Proof, based on the Pulitzer Prize winning play of the same name, is a movie that looks at the boundaries between brilliance and madness, and questions our willingness to believe in things that don’t fit into what we have come to believe.
Gwenyth Paltrow reprises her role as Catherine, the daughter of a brilliant and mentally ill mathematician, Robert (Anthony Hopkins). Catherine has spent many years caring for her ill father and upon his death is lost and many worry that she is suffering from the same illness that overtook her father, particularly her sister Claire (Hope Davis). As Claire tries to convince her sister to come back to New York with her and seek some help and her father’s student, Hal (Jake Gyllenhal) searches through Robert’s writings to see if he was at all productive in the latter years of his life and a proof is found. This proof stands to revolutionize the math world as we know it but controversy arises as Catherine proclaims she is the author of this work, not her father.
Proof director John Madden tells the story of Catherine alternating between flashbacks that depict her life with her father during the years he was deep and the present day as she buries her father and the proof is discovered. His approach is that of a slow burn. You learn an awful lot about Claire and her time with her father as well as her current and past mental state, to the point that you begin to question her authorship of the proof just as the other characters in the film question her ability to create such a complex work. The movie doesn’t quite succeed in building and delivering on the suspense it tries so desperately to create however, because it spends a lot of time doing nothing and going nowhere. The movie reaches the halfway mark before the discovery of the proof is even revealed, leaving very little time and a series of montages to go from questioning who wrote the proof to finally coming up with an answer…sort of.

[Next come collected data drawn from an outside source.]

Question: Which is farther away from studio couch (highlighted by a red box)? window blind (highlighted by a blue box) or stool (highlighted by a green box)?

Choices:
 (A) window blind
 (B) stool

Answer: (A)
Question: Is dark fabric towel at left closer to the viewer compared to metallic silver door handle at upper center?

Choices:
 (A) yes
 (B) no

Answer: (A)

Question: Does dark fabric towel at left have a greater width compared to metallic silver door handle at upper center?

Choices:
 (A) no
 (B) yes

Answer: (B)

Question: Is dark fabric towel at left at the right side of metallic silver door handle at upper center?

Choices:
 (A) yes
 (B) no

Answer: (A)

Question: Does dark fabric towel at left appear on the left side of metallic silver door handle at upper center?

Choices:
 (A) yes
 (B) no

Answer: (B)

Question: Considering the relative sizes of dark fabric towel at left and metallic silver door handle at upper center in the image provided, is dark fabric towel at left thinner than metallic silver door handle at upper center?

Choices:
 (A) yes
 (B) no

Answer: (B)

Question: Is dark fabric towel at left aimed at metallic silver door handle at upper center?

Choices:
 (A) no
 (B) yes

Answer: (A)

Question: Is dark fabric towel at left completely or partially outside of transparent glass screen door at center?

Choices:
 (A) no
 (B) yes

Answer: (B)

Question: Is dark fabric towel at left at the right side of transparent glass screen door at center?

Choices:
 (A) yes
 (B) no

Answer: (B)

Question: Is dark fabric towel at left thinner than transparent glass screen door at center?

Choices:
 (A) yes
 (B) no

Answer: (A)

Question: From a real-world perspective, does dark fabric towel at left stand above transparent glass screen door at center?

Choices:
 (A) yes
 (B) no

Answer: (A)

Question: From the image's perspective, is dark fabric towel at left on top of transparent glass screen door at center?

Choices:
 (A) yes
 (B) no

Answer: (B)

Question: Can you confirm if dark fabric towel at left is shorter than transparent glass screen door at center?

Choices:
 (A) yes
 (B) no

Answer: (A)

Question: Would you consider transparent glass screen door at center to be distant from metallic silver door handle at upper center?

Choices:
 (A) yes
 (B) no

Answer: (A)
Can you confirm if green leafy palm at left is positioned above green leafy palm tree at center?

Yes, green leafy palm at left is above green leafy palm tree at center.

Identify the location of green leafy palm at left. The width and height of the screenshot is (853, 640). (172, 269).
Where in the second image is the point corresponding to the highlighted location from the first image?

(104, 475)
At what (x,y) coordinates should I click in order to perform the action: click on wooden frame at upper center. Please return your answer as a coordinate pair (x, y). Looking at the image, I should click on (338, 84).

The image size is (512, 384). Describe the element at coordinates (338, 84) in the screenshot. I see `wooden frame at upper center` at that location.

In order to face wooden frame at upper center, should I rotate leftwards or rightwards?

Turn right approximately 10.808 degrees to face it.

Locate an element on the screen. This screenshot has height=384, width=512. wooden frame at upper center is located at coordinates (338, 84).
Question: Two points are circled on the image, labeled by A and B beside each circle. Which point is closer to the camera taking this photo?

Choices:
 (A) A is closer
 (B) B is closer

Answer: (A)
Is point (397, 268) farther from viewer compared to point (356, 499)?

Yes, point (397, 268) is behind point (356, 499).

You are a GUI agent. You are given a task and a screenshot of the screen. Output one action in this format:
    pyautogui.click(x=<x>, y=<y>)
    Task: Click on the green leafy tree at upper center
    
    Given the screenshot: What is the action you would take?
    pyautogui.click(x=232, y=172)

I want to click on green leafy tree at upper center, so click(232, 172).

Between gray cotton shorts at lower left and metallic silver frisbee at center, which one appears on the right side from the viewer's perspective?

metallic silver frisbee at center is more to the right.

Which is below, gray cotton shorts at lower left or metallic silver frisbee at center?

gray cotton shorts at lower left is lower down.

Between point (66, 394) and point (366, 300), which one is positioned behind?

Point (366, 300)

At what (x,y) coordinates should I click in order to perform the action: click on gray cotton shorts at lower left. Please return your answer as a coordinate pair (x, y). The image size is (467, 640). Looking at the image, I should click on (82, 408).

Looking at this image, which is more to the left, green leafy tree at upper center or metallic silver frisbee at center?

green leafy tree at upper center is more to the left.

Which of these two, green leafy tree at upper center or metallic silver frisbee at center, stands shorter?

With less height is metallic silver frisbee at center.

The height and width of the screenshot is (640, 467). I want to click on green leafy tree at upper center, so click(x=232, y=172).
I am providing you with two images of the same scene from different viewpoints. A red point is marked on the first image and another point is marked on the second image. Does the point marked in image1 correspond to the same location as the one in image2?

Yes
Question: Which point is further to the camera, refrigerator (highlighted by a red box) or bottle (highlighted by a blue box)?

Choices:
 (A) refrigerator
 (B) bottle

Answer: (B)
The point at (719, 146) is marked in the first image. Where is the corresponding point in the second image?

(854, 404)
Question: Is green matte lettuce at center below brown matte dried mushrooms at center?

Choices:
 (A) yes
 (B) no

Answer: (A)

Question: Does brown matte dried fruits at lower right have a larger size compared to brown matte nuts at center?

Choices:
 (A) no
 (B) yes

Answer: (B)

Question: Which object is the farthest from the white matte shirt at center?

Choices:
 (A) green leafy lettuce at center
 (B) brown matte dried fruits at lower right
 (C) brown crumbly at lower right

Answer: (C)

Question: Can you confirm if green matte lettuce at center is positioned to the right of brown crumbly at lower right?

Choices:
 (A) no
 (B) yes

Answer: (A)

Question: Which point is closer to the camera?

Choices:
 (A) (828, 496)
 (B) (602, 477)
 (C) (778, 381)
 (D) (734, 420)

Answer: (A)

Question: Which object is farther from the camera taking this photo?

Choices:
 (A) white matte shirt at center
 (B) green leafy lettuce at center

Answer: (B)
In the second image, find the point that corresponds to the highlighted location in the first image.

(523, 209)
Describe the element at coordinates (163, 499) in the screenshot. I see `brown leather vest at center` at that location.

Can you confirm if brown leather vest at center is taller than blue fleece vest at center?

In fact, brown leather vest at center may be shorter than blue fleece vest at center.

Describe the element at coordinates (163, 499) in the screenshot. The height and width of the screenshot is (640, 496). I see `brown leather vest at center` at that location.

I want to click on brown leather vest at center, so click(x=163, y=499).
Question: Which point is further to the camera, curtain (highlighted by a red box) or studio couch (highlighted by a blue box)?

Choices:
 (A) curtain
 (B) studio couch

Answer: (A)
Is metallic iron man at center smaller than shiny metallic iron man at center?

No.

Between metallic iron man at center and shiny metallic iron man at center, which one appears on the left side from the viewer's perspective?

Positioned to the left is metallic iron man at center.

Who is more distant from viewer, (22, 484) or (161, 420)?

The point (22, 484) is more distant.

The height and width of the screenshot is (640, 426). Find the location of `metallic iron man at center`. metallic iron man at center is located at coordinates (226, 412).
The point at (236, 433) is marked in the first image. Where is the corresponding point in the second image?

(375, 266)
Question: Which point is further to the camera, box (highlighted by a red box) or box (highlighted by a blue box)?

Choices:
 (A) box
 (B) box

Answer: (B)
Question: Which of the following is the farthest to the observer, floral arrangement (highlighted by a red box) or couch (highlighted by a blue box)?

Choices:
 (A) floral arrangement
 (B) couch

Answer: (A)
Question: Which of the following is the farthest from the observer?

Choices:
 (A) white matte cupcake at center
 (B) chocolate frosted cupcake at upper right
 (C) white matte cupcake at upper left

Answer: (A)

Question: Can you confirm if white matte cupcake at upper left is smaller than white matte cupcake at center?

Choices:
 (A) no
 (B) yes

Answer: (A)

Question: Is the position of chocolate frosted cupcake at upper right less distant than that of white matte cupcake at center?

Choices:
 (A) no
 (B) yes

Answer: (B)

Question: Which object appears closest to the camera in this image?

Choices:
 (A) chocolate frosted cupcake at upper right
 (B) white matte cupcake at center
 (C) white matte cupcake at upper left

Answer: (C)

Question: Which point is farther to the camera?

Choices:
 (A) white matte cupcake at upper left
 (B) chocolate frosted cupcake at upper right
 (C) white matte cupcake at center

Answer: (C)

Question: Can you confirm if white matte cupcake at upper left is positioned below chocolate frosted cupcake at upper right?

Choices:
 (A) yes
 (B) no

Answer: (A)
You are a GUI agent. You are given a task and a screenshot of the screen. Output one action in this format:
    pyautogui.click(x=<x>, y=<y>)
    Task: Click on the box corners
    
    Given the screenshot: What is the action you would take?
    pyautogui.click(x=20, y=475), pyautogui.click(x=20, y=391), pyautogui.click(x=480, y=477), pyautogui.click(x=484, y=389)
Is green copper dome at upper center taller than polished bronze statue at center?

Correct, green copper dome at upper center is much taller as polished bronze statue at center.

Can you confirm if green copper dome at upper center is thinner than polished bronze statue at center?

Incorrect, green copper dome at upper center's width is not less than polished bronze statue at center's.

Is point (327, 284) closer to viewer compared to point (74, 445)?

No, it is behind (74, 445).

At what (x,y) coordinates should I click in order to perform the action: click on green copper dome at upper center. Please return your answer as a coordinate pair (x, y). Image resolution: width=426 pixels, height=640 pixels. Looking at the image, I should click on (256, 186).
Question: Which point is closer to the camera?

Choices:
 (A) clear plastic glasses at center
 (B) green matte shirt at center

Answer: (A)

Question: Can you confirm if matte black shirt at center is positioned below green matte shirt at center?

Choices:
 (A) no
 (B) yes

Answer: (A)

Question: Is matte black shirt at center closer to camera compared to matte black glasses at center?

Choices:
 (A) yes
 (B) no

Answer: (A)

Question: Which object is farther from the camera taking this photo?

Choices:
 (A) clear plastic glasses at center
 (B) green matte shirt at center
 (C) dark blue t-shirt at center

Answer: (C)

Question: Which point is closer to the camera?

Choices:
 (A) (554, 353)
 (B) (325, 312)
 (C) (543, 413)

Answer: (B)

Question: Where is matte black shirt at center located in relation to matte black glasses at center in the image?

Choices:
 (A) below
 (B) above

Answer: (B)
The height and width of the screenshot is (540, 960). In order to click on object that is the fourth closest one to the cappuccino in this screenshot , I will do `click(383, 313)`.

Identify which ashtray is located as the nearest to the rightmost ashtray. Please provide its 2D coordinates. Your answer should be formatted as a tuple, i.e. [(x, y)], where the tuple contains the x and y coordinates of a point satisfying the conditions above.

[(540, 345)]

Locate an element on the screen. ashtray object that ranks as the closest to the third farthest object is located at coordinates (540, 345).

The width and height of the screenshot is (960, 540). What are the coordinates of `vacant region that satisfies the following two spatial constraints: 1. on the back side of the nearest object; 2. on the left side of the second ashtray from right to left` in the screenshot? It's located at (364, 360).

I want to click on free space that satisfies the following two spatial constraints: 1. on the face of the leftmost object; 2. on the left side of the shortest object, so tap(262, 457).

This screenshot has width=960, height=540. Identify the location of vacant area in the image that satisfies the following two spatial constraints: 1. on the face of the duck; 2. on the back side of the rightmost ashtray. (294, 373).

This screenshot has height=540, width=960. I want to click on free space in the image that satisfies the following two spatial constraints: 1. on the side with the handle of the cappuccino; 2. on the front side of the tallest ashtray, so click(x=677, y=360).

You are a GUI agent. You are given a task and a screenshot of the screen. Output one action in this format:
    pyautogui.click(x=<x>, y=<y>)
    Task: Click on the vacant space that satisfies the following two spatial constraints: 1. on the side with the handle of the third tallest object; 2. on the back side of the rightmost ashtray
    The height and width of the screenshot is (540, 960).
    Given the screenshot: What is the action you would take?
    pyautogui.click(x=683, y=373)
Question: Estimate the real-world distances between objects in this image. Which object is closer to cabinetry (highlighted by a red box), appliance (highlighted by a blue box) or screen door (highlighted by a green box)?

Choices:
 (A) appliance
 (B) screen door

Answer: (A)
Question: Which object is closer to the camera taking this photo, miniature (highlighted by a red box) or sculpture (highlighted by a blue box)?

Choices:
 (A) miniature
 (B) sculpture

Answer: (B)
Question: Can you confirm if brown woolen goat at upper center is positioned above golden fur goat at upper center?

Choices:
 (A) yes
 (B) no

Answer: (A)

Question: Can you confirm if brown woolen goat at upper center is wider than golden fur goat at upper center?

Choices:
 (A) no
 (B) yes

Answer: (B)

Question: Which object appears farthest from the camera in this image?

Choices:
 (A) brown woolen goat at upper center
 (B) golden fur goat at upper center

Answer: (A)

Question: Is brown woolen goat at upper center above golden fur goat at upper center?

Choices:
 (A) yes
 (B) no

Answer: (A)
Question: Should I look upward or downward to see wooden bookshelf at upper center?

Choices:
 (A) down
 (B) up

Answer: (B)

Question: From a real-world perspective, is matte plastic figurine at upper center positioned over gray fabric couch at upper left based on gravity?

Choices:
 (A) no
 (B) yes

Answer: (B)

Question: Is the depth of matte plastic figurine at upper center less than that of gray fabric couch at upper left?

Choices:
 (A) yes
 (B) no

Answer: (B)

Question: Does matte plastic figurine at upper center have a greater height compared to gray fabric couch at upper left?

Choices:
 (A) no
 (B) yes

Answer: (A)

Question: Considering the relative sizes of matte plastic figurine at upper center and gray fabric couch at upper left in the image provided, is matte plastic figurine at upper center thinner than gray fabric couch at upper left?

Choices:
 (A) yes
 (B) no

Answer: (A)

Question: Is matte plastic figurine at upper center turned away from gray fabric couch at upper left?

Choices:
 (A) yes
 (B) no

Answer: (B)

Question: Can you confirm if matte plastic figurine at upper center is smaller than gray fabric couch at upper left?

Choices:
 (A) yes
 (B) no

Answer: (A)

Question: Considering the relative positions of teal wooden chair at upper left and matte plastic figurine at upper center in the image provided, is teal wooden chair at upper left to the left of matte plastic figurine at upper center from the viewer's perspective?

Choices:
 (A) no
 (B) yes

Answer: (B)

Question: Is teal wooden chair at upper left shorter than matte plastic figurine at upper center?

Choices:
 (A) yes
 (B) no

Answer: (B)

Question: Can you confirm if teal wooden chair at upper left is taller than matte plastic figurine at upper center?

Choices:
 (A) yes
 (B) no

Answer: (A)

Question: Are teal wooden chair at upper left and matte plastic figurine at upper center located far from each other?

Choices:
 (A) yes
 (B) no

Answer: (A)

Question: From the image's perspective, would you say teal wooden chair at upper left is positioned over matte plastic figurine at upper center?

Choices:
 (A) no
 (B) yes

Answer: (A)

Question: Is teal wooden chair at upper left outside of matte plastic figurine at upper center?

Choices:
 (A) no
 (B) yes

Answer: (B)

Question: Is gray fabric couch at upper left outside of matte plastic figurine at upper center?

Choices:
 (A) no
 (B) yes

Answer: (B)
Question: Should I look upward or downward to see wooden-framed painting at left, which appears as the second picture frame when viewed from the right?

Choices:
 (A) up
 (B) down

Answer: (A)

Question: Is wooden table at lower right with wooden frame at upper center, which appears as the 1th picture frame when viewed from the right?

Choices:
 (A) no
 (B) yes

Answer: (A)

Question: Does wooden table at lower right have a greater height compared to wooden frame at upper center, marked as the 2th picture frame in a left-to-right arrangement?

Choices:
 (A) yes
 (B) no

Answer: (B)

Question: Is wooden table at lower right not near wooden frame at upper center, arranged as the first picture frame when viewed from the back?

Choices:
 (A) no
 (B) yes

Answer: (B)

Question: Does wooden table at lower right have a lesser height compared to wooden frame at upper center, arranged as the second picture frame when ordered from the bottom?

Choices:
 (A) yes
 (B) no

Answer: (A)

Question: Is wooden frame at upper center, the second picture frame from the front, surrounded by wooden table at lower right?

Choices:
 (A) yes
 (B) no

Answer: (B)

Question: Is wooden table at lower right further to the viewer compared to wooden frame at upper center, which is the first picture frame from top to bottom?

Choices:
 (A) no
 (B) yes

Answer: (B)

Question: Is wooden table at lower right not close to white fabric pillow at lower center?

I’ve never seen the play, but considering it won a Pulitzer it can’t be that bad. David Auburn who wrote the play also wrote the screenplay. Some would argue that isn’t a good idea, that when it comes to adapting source material someone other than the original author should do the writing. After watching Proof I’m inclined to agree with them.
Rarely do DVD extras of non-animated or children friendly films offer anything worth writing about. Proof’s DVD extras are no exception. There are very few offerings: a director’s commentary, deleted scenes, and a making of Proof - how it went from play to film. What these extras offer the viewer is minimal. With the exception of the deleted scenes, the other special features are just as slickly produced as the movie itself but don't really give any insight on the making of the film.
I’ve never been a big fan of the director’s commentary of a film. I haven’t been because much of the commentary seems scripted, arrogant and not all that informative these days. There are some exceptions to this rule, Michael Bay on the Bad Boys DVD and Tarantino on Pulp Fiction, but Proof’s director John Madden sounds like a monotone narrator as he explains to us how he never likes opening credits on film but how in this case they were important because they brought an empty feel to this scene and that is what he was looking for. Spare me. Please.
There are only three deleted scenes and they are all of different versions of scenes that actually made the film. The differences are so slight that if you aren’t paying close enough attention you could easily miss the changes. Also the one section of the special features, the from play-to-film section, which had the ability to be the most interesting and informative is a complete bust. I watched and learned no more about how they took the story form play to film than I knew before I began. There are no interviews with Jake Gyllenhal for this piece which seemed a bit odd considering they interviewed everyone else (there is lots of footage of him however).
I suggest watching the movie but skipping the extras. The movie isn’t half bad but there are better things you can do with yourself than watching lame and dull special features on this DVD.